> What you need to do: Drop every picture, then print the rest of the listing exactly as given.

[Start of Attachment]

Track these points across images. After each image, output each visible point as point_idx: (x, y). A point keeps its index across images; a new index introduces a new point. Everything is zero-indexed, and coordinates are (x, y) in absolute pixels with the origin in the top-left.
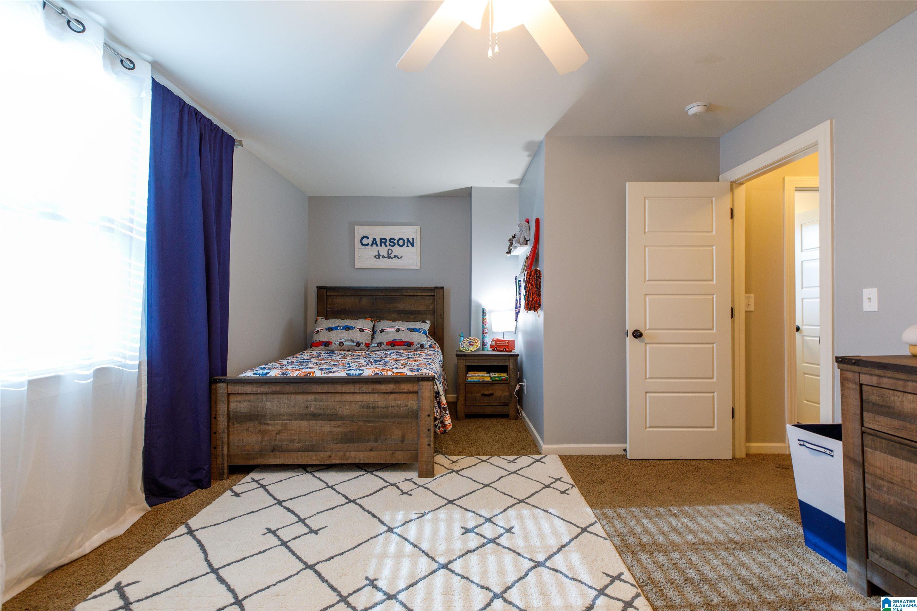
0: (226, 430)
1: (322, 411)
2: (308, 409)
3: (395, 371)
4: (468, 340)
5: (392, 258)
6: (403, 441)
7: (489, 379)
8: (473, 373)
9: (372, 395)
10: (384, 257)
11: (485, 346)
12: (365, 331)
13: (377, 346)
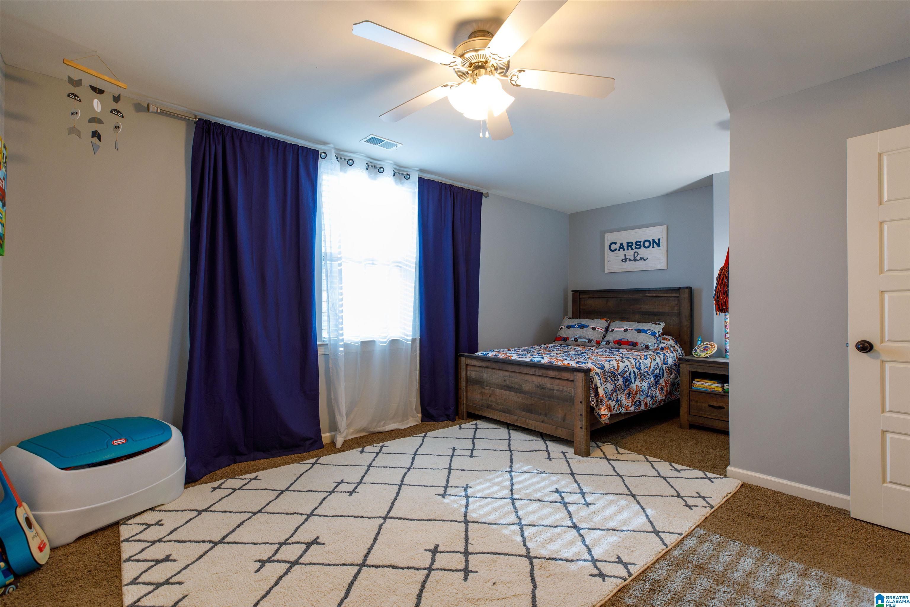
0: (465, 387)
4: (704, 345)
5: (638, 260)
6: (564, 421)
7: (720, 389)
8: (699, 380)
9: (543, 378)
10: (630, 260)
11: (727, 354)
12: (597, 329)
13: (606, 344)
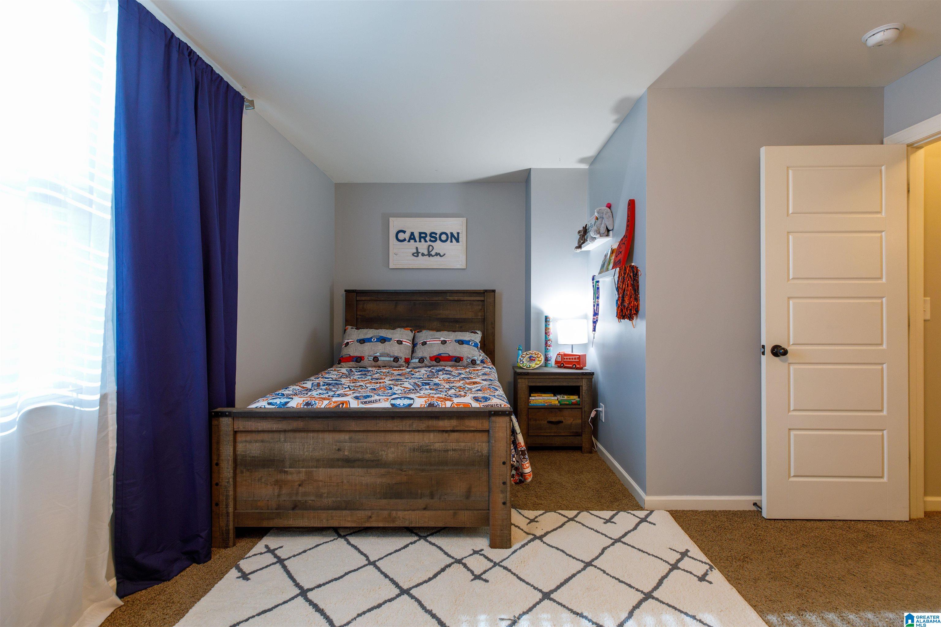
0: (231, 480)
1: (359, 456)
2: (341, 453)
3: (456, 400)
4: (528, 354)
5: (433, 256)
6: (468, 497)
7: (557, 402)
8: (536, 395)
9: (427, 435)
10: (423, 255)
11: (548, 362)
12: (403, 343)
13: (419, 362)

[End of Attachment]

> Task result:
Track these points across images. After each image, output each visible point as point_idx: (x, y). A point keeps its index across images; a new index introduces a new point. Everything is zero-indexed, and coordinates are (x, y) in absolute pixels with the origin in the top-left.
0: (226, 430)
1: (322, 411)
2: (308, 409)
3: (395, 371)
4: (468, 340)
5: (392, 258)
6: (403, 441)
7: (489, 379)
8: (473, 373)
9: (372, 395)
10: (384, 257)
11: (485, 346)
12: (365, 331)
13: (377, 346)
0: (465, 387)
4: (704, 345)
5: (638, 260)
6: (564, 421)
7: (720, 389)
8: (699, 380)
9: (543, 378)
10: (630, 260)
11: (727, 354)
12: (597, 329)
13: (606, 344)
0: (231, 480)
1: (359, 456)
2: (341, 453)
3: (456, 400)
4: (528, 354)
5: (433, 256)
6: (468, 497)
7: (557, 402)
8: (536, 395)
9: (427, 435)
10: (423, 255)
11: (548, 362)
12: (403, 343)
13: (419, 362)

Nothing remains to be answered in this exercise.